:: What needs to be done ::
After removing every image, reproduce the data exactly as it appears.

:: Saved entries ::

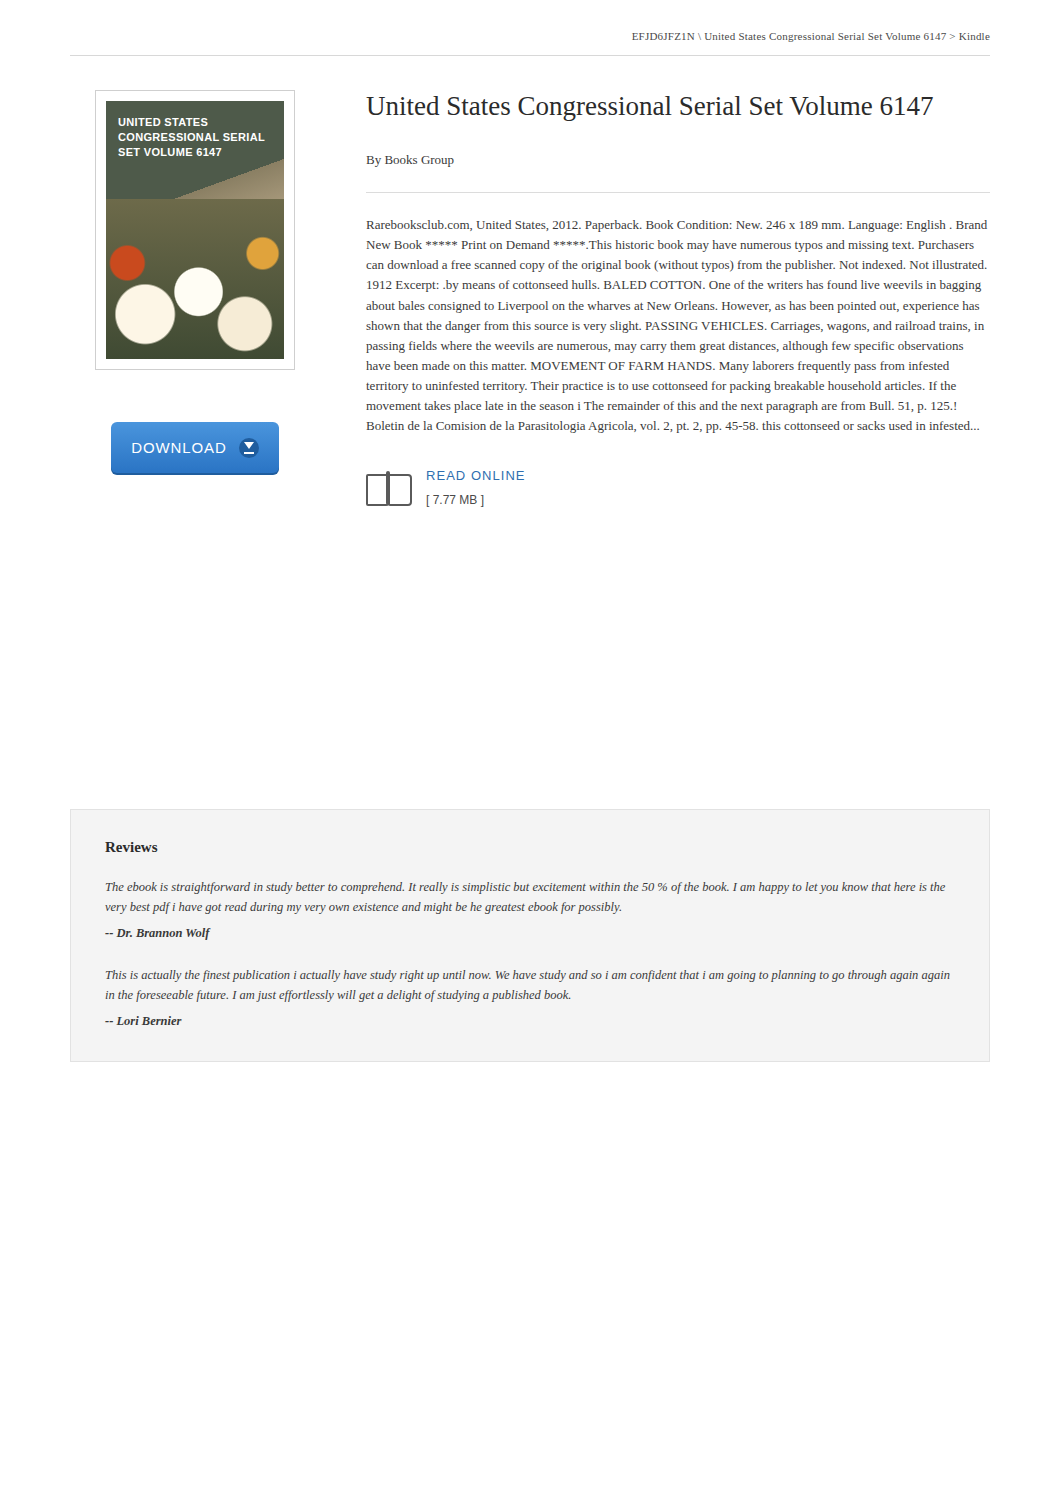EFJD6JFZ1N \ United States Congressional Serial Set Volume 6147 > Kindle
United States
Congressional Serial
Set Volume 6147
DOWNLOAD
United States Congressional Serial Set Volume 6147
By Books Group
Rarebooksclub.com, United States, 2012. Paperback. Book Condition: New. 246 x 189 mm. Language: English . Brand New Book ***** Print on Demand *****.This historic book may have numerous typos and missing text. Purchasers can download a free scanned copy of the original book (without typos) from the publisher. Not indexed. Not illustrated. 1912 Excerpt: .by means of cottonseed hulls. BALED COTTON. One of the writers has found live weevils in bagging about bales consigned to Liverpool on the wharves at New Orleans. However, as has been pointed out, experience has shown that the danger from this source is very slight. PASSING VEHICLES. Carriages, wagons, and railroad trains, in passing fields where the weevils are numerous, may carry them great distances, although few specific observations have been made on this matter. MOVEMENT OF FARM HANDS. Many laborers frequently pass from infested territory to uninfested territory. Their practice is to use cottonseed for packing breakable household articles. If the movement takes place late in the season i The remainder of this and the next paragraph are from Bull. 51, p. 125.! Boletin de la Comision de la Parasitologia Agricola, vol. 2, pt. 2, pp. 45-58. this cottonseed or sacks used in infested...
READ ONLINE
[ 7.77 MB ]
Reviews
The ebook is straightforward in study better to comprehend. It really is simplistic but excitement within the 50 % of the book. I am happy to let you know that here is the very best pdf i have got read during my very own existence and might be he greatest ebook for possibly.
-- Dr. Brannon Wolf
This is actually the finest publication i actually have study right up until now. We have study and so i am confident that i am going to planning to go through again again in the foreseeable future. I am just effortlessly will get a delight of studying a published book.
-- Lori Bernier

:: Result ::
EFJD6JFZ1N \ United States Congressional Serial Set Volume 6147 > Kindle
United States
Congressional Serial
Set Volume 6147
DOWNLOAD
United States Congressional Serial Set Volume 6147
By Books Group
Rarebooksclub.com, United States, 2012. Paperback. Book Condition: New. 246 x 189 mm. Language: English . Brand New Book ***** Print on Demand *****.This historic book may have numerous typos and missing text. Purchasers can download a free scanned copy of the original book (without typos) from the publisher. Not indexed. Not illustrated. 1912 Excerpt: .by means of cottonseed hulls. BALED COTTON. One of the writers has found live weevils in bagging about bales consigned to Liverpool on the wharves at New Orleans. However, as has been pointed out, experience has shown that the danger from this source is very slight. PASSING VEHICLES. Carriages, wagons, and railroad trains, in passing fields where the weevils are numerous, may carry them great distances, although few specific observations have been made on this matter. MOVEMENT OF FARM HANDS. Many laborers frequently pass from infested territory to uninfested territory. Their practice is to use cottonseed for packing breakable household articles. If the movement takes place late in the season i The remainder of this and the next paragraph are from Bull. 51, p. 125.! Boletin de la Comision de la Parasitologia Agricola, vol. 2, pt. 2, pp. 45-58. this cottonseed or sacks used in infested...
READ ONLINE
[ 7.77 MB ]
Reviews
The ebook is straightforward in study better to comprehend. It really is simplistic but excitement within the 50 % of the book. I am happy to let you know that here is the very best pdf i have got read during my very own existence and might be he greatest ebook for possibly.
-- Dr. Brannon Wolf
This is actually the finest publication i actually have study right up until now. We have study and so i am confident that i am going to planning to go through again again in the foreseeable future. I am just effortlessly will get a delight of studying a published book.
-- Lori Bernier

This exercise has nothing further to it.